Reste à savoir le degré de libre arbitre que nous aurons sur l’évolution de ces questions, comme le pointe très bien la première question que le chercheur reçoit. Si on altère son propre génome, on altère donc celui de ses enfants à venir. Cela ne signifie-t-il pas que l’on choisit pour eux ? Juan Enriquez a beau essayer d’expliquer que les motivations peuvent être différentes, plus ou moins morales, ça ne change rien aux conséquences de ces choix. Lors des premières naissances in vitro, la plupart des gens y étaient opposés. Aujourd’hui, le regard que nous portons sur les modes de procréation assistée a beaucoup évolué, répond-il.
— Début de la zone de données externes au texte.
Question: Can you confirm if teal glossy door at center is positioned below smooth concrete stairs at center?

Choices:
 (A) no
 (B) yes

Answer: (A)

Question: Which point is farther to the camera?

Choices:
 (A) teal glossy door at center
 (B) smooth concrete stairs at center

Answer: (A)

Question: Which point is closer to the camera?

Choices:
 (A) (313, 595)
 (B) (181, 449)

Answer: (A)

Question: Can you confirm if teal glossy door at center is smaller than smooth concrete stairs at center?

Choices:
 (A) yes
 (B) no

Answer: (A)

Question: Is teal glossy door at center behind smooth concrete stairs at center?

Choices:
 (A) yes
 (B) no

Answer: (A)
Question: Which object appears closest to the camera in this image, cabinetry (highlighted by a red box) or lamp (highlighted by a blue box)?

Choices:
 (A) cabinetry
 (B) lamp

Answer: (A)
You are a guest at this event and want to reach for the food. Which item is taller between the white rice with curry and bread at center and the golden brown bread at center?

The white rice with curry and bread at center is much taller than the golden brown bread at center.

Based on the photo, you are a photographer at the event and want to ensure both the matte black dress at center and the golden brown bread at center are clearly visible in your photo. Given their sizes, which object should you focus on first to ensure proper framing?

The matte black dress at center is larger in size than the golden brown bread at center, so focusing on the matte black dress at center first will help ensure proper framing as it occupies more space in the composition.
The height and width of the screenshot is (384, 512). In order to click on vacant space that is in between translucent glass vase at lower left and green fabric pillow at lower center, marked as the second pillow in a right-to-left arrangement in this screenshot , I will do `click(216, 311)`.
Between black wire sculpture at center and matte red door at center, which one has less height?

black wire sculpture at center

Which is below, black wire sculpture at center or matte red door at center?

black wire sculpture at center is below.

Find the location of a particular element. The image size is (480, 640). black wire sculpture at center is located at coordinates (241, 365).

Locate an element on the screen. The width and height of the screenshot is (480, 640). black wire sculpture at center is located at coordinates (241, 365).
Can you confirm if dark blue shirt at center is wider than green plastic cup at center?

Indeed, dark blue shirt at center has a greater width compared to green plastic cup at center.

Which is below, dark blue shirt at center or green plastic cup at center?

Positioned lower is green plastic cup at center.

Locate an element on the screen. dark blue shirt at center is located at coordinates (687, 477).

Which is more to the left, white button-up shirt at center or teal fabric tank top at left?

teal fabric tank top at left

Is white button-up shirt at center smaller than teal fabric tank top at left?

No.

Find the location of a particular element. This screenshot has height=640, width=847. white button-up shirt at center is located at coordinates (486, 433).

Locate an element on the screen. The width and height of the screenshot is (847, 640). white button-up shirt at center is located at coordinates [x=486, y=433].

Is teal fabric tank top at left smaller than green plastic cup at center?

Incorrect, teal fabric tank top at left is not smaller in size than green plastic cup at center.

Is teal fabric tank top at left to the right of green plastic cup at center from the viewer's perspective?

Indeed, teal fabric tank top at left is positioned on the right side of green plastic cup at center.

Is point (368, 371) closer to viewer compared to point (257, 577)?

Est-ce que cela signifie en fait que notre seul choix est d’accepter ce qui se prépare ? Comment mettre des barrières ? Lesquelles ? Où ? Il se dévoile d’ailleurs en raillant le principe de précaution qui pourrait demain nous empêcher de construire un escalier, de proposer du sel ou du sucre… Juan Enriquez nous parle de choix et de liberté… peut-être seulement parce que le discours qui les nierait serait absolument inacceptable.